### THE TASK
Please report, as a bare number, how many lines below include the string "telegram".

::::::::

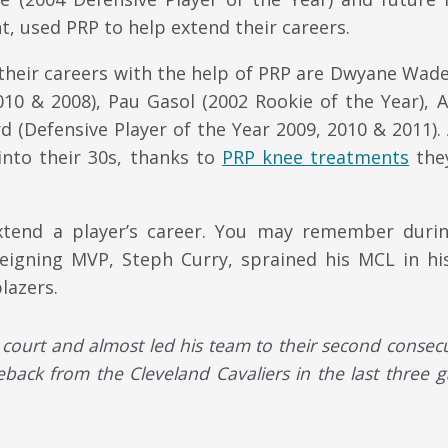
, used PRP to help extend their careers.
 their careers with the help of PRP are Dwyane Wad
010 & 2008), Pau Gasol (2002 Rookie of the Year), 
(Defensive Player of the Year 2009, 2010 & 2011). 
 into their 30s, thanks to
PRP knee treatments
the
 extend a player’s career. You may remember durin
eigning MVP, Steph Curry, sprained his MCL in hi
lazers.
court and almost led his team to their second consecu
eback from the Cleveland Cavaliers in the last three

::::::::

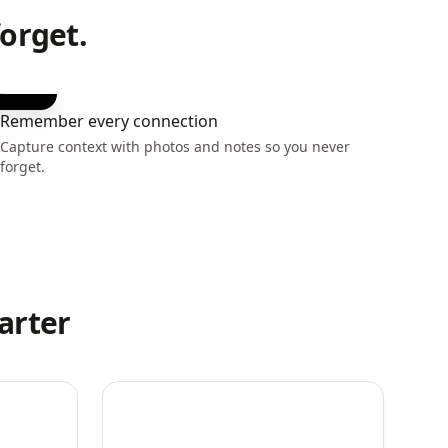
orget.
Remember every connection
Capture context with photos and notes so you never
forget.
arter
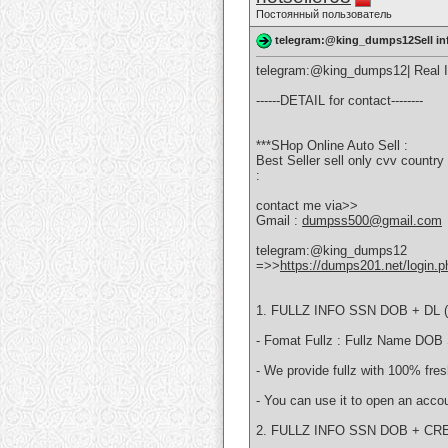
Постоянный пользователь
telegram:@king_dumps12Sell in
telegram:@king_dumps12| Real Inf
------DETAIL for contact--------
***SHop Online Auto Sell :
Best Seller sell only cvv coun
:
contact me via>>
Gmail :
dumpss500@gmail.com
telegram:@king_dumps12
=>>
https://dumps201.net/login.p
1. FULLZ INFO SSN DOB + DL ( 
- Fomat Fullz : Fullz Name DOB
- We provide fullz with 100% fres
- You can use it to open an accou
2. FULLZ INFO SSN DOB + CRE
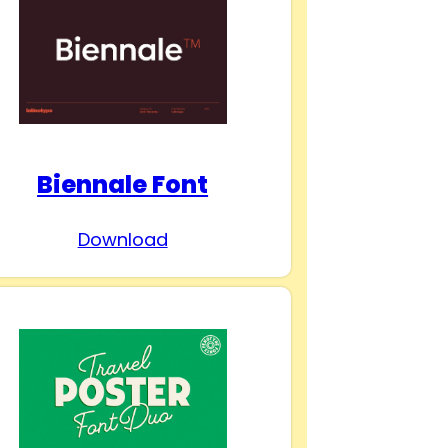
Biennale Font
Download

::::::::

### ANSWER TO THIS TASK
3